● Excerpted passage:
┏━━
Super Water showcasing La.’s indie rock

Photo by MELODY BLEDSOE Super Water SympathyShreveport indie-rock band Super Water Symphony performs at the Varsity Theatre Thursday, Feb. 28. Circa Amore and The Dash Between are also on the bill.
Photo by MELODY BLEDSOE Super Water SympathyShreveport indie-rock band Super Water Symphony performs at the Varsity Theatre Thursday, Feb. 28. Circa Amore and The Dash Between are also on the bill.

When Super Water Sympathy tours the greater United States, people in many places simply can’t believe that this smart, talented indie-rock band of singers, songwriters and musicians comes from Shreveport.

“When we tell people we’re from Louisiana, they’re minds are blown,” singer Ansley Hughes said. “It’s like, ‘Wait, there’s something intelligent and new coming from the South? This is weird.’ ”

Currently on its fourth national tour, Super Water Sympathy started the tour Oct. 12 in New Orleans. The band is appearing throughout the South, in the Northeast, the Southwest and the West.

Venues for the tour include The Bowery Electric in New York City and The Viper Room in Los Angeles. In the Northeast, especially, reactions to female-fronted Super Water Sympathy and its music include shock.
┗━━
● Material supplied:
┏━━
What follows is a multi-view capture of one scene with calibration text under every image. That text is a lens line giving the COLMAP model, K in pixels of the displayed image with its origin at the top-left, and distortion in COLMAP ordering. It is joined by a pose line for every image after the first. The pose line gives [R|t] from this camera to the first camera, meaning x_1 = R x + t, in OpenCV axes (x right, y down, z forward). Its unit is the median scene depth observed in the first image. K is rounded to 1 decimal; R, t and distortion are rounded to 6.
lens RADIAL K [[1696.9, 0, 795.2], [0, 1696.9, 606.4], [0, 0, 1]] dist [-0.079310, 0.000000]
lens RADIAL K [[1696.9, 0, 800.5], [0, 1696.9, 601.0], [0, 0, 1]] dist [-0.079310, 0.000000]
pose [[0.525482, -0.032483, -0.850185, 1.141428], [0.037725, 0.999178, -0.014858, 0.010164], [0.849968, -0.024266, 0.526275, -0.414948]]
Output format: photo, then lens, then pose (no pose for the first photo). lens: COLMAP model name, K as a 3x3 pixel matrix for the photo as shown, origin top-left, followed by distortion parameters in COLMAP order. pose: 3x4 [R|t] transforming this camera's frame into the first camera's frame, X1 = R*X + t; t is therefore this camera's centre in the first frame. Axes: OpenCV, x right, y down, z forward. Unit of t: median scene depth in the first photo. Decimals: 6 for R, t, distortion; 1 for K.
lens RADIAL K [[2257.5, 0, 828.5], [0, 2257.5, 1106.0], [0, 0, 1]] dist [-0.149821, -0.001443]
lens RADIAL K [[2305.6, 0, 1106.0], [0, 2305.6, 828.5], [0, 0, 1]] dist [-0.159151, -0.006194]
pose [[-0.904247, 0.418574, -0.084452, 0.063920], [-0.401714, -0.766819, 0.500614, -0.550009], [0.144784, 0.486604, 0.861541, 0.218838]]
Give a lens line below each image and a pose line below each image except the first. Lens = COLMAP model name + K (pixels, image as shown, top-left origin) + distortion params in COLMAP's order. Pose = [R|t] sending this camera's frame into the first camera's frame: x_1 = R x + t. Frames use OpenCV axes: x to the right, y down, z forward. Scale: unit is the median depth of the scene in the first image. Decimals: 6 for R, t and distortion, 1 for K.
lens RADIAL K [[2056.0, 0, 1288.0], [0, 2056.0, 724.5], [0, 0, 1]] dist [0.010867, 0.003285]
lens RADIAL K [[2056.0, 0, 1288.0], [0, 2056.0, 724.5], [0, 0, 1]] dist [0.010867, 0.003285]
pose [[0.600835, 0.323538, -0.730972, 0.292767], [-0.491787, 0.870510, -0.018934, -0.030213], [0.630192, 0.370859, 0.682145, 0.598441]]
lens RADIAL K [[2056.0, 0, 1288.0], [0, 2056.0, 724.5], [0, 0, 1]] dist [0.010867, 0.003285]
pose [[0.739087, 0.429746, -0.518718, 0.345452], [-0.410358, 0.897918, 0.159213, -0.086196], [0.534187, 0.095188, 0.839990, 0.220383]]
┗━━
● Assigned task A:
Rewrite the paragraph of the article about Super Water Sympathy that begins "Currently on its fourth national tour" as a short list, keeping its main facts.
● Assigned task B:
According to the article about Super Water Sympathy, in which city did the band start its current tour?
● Assigned task C:
For each statement, say whether it agrees with the article about Super Water Sympathy. Answer yes or no, and quote the words from the article that decide it.
(i) The band is on its third national tour.
(ii) Ansley Hughes is a singer with the band.
(iii) The Viper Room, one of the tour's venues, is in Los Angeles.
The records come from a different source than the article.

● Response box A:
- Fourth national tour, now under way
- Tour began Oct. 12 in New Orleans
- Stops in the South, the Northeast, the Southwest and the West

● Response box B:
New Orleans.

● Response box C:
(i) No: "Currently on its fourth national tour"
(ii) Yes: "singer Ansley Hughes said"
(iii) Yes: "The Viper Room in Los Angeles"